R-Equol and SE prevented HIV-1 Tat + cocaine synaptic loss via a selective estrogen receptor (ERβ) dependent mechanism. Cortical neurons were pre-treated for 1 h with either MPP (ERα), PHTPP (ERβ), or G15 (GPR30) prior to treatment with either RE (A) or SE (B) to identify which specific ER subtype was necessary for equol-mediated synaptic protection from HIV-1 Tat + cocaine. We found that pre-treatment with PHTPP (ERβ) inhibited both the RE (panel A) and SE (panel B) induced synaptic protection in HIV-1 Tat + cocaine treated cortical neurons. (A) HIV-1 Tat + cocaine exposed neurons pre-treated with either MPP or G15, and subsequently RE, had normal levels of dendritic F-actin puncta (i.e., not significantly different from vehicle-treated controls, p > 0.05). In contrast, PHTPP-treated neurons had a significant loss of dendritic F-actin puncta compared to controls (p ≤ 0.05) and were not significantly different from HIV-1 Tat + cocaine treated dendrites (p > 0.05), indicating that PHTPP inhibited RE-induced synaptic protection.
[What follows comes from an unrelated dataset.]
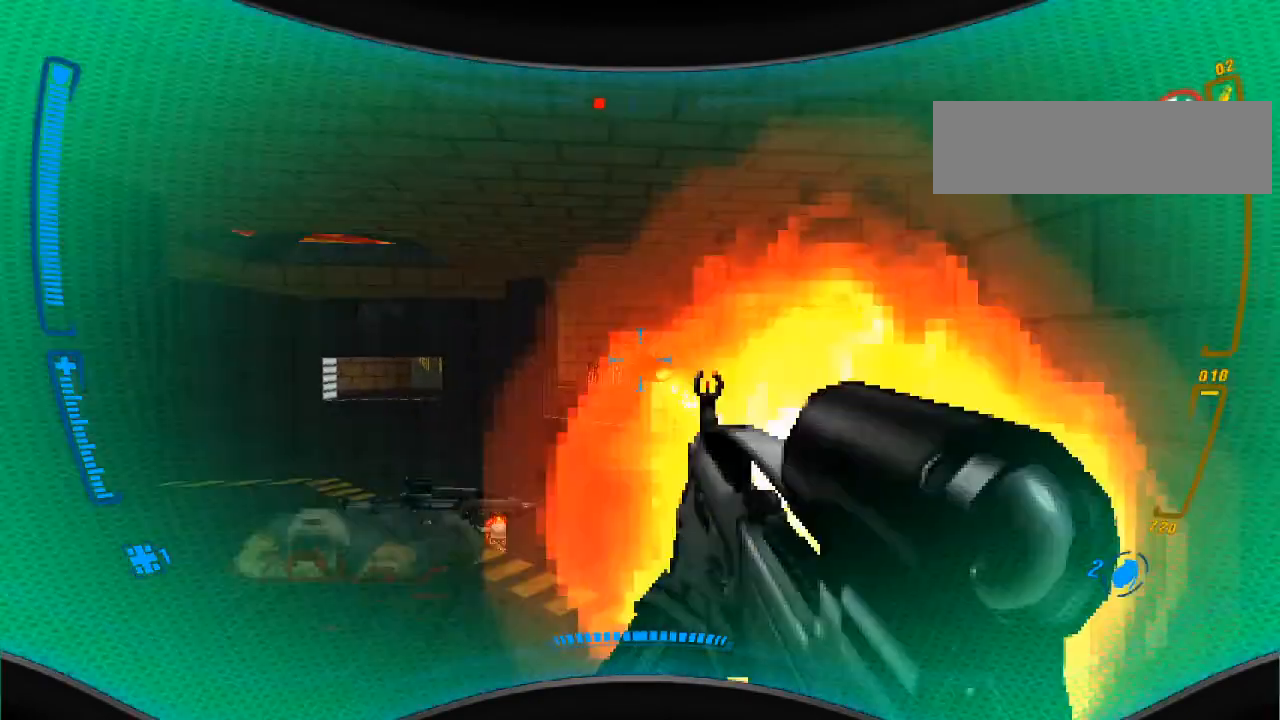
{"keys": [], "mouse": [], "events": [[100, "a", "down"], [233, "a", "up"], [267, "mouse_left", "up"], [300, "w", "down"], [467, "w", "up"]]}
Mean ± SEM, ^∗p ≤ 0.05. (B) HIV-1 Tat + cocaine exposed neurons pre-treated with either MPP or G15, and subsequently SE, had normal levels of dendritic F-actin puncta (i.e., not significantly different from vehicle-treated controls, p > 0.05). In contrast, PHTPP-treated neurons had a significant loss of dendritic F-actin puncta compared to controls (p ≤ 0.05) and were not significantly different from HIV-1 Tat + cocaine treated dendrites (p > 0.05), indicating that PHTPP inhibited SE-induced synaptic protection. Mean ± SEM, ^∗p ≤ 0.05. (C–J) The ERβ antagonist PHTPP significantly blocked equol-mediated protection from HIV-1 Tat + cocaine in cortical neurons. PHTPP pre-treated, SE(I)/RE(J) treated, neurons lacked a fine dendritic network and had reduced dendritic branching, similar characteristics to those in non pre-treated HIV-1Tat + cocaine neurons (D). In contrast, vehicle (C), HIV-1 Tat (10 nM; G), cocaine (H), and SE(E)/RE(F) treated neurons had robust dendrites with complex branching patterns and a lack of aberrant morphology such as bundling or beading. Phalloidin/F-actin(green) and MAP-2 (blue); 20× magnification.